Three attacks in Tunisia—against foreign tourists in Sousse and Tunis in 2015, and on a border town last year—had origins at an Islamic State training camp in the Libyan city of Sabratha, 50 miles west of Tripoli, investigators have told journalists. Abedi also visited Sabratha and met members of Katibat al-Battar al-Libi, a unit formed by Libyan fighters who had joined ISIS and fought in the war in Syria, intelligence officials told the New York Times.
The pattern underscores that religious extremist groups—including the Islamic State and al-Qaeda in the Islamic Maghreb—are taking advantage of the chaos of Libya’s civil war to train attackers, including residents of Europe, and plan or inspire attacks in Europe and West Africa.

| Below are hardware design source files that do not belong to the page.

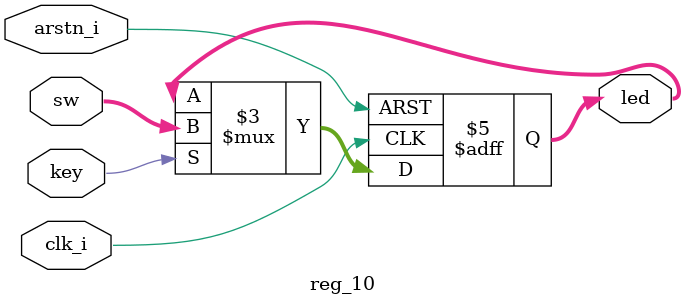
<source format=v>
`timescale 1ns / 1ps

module reg_10#(
  parameter DATA_WIDTH = 10
  )
  (
  input                         clk_i,
  input                         arstn_i,
  
  input       [DATA_WIDTH-1:0]  sw,
  input                         key,
  
  output  reg [DATA_WIDTH-1:0]  led
  );
  
  
   always @( posedge clk_i or negedge arstn_i ) begin
   if (!arstn_i) led[DATA_WIDTH-1:0]  <=  {DATA_WIDTH{1'b0}};
   else if (key) led[DATA_WIDTH-1:0]  <=  sw[DATA_WIDTH-1:0];
  end
  
endmodule
</source>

Libyan Kinship and Extremism
Violent extremist groups in Libya have evolved through family and kinship connections. When Libyans rose up during the 2011 “Arab Spring” against the 42-year dictatorship of Col. Muammar Gadhafi, many Libyans from the diaspora returned to their homeland to join the fight, often alongside Islamist militias. These included Abedi’s father, Ramadan, and many others from the city of Manchester, which has one of the largest Libyan communities in Europe.
Involvement in the revolution often acted as a catalyst to radicalize those whose familial and kinship networks placed them in the country’s mix of Islamist militants. These included opponents to Gadhafi from the 1990s (such as Abedi’s father), veterans of the 1980s anti-Soviet war in Afghanistan, and a new generation of Islamist militants.
While the details of Salman Abedi’s radicalization remain unclear, the investigation has focused quickly on his family ties, with his father and brother detained for questioning in Tripoli. That means his suicide attack may eventually help illustrate the important role family and kinship is playing in radicalizing Libyans. Like other recent violence, including the 2015 Bataclan theater attack in Paris, it also shows how easily radicalizers in Libya are using the strong networks of diaspora communications to create threats in Europe.
After 2011, the post-revolutionary government in Tripoli ostracized Sirte’s people, whom it accused of complicity with the former regime, and withheld essential governance services. The Islamic State was able to fill that void by providing some governance services itself, notably its form of sharia justice. Motivated by opportunism rather than ideology, former members of the Gadhafi regime and tribal fighters joined the Islamic State. But coalitions of local tribal militias last year helped oust the Islamic State from its only areas of significant territorial control—Sirte and the eastern port of Derna.
Shorn of its ability to hold territory, the Islamic State now operates as underground cells, reportedly in the rugged desert hinterlands around Tripoli and Sirte.
Governments in Europe and the United States declare the need to help Libya stabilize and restore governance that meets its people’s needs. To achieve that, and to help Libyans resist radicalizing efforts of ISIS and allied groups, a key step is for Libya’s international partners to help the country resolve the local divisions—in places like Sirte and Derna—that have given the extremists a foothold.